Other study participants received a dose of a flu vaccine, so the team could measure their response to actual contact with a pathogen. Their activation of innate lymphoid cells paralleled what researchers had measured in the participants exposed to the sick faces in virtual reality.
“For a long time, we’ve sort of had the hunch that our brains respond to potential infective threats, but I think this study really does a very nice job in beginning to show how mechanistically that is enacted in the brain,” says Neil Harrison, an immunopsychiatry researcher at Cardiff University in Wales who was not involved in the work, to the Transmitter.
Still, questions remain. The brain imaging tests were only done on a small subset of the group, and further research will have to replicate the results, reports the Transmitter. The study also focused primarily on young adults, so future work should include older participants as well.

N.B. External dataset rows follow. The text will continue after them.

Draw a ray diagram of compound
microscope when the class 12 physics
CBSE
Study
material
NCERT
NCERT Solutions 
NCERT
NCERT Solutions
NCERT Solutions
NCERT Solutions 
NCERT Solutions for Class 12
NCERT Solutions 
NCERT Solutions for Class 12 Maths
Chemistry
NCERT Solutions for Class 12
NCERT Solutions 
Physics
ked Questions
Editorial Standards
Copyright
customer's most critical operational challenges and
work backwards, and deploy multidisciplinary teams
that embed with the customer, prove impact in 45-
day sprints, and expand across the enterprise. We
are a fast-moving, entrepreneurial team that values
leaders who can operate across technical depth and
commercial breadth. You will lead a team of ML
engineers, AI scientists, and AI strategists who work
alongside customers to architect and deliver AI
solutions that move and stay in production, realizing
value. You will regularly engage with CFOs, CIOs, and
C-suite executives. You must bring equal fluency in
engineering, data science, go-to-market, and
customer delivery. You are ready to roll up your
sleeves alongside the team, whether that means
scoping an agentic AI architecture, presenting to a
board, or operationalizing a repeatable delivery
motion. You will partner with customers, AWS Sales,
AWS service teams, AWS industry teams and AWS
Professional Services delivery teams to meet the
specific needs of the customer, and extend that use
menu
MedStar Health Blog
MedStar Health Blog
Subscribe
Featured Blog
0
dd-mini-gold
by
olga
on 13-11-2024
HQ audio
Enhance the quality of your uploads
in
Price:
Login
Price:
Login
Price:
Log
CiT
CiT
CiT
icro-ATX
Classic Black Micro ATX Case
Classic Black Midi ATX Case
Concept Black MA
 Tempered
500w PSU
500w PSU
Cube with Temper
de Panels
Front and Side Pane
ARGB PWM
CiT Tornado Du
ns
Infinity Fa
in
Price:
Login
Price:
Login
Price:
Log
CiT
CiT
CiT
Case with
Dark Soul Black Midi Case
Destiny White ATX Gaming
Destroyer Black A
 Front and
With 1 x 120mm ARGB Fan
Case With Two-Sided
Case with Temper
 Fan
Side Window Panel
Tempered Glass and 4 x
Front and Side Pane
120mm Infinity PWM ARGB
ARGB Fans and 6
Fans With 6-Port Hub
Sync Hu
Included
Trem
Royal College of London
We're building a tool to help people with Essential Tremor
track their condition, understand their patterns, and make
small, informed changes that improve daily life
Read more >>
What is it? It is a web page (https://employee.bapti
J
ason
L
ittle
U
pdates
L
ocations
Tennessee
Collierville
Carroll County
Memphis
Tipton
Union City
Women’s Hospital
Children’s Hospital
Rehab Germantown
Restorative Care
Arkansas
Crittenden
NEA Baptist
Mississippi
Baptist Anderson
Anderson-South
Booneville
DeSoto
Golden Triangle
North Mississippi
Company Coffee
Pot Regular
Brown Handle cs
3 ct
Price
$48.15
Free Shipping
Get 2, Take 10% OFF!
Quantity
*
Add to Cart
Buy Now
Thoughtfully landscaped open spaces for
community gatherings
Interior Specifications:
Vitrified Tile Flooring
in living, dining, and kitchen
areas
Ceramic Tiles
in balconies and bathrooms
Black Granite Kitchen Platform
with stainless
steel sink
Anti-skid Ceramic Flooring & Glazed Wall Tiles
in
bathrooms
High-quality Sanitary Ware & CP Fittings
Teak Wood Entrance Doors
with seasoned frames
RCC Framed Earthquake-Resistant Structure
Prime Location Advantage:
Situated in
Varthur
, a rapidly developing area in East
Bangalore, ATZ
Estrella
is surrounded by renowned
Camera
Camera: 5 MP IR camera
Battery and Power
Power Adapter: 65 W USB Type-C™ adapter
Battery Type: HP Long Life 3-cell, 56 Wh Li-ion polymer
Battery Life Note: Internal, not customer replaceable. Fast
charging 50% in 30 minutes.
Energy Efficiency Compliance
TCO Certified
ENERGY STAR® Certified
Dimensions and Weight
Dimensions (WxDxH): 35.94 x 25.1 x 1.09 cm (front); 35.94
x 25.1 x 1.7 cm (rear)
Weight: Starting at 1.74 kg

Benedict Seddon, who researches the immune system at University College London and was not involved in the study, tells Nicola Davis at the Guardian that the research doesn’t confirm whether the triggered immune response actually helps the body fight an infection. “When we get infected, by Sars-CoV for instance, it can take a day or two for the infection to establish and for the immune system to become aware of it and respond, a long time after the initial encounter that stimulated this short-lived mobilization,” he explains.
More work in this field can help scientists apply their findings to potential treatments. For instance, the study authors are hopeful that virtual reality could be used to improve vaccine administration by increasing the activation of immune cells, reports Katie Kavanagh at Nature. Or, it could be used to raise the efficacy of painkillers.
“If you have flu and take paracetamol, for instance, you could use virtual reality to boost the effect by modulating the immune system reaction,” Andrea Serino, a neuroscientist at the University of Lausanne in Switzerland and one of the study authors, says to Science News.
For now, the team is working on expanding the study and replicating the results. But maybe in time, we’ll be wearing virtual reality headsets to flu shot appointments.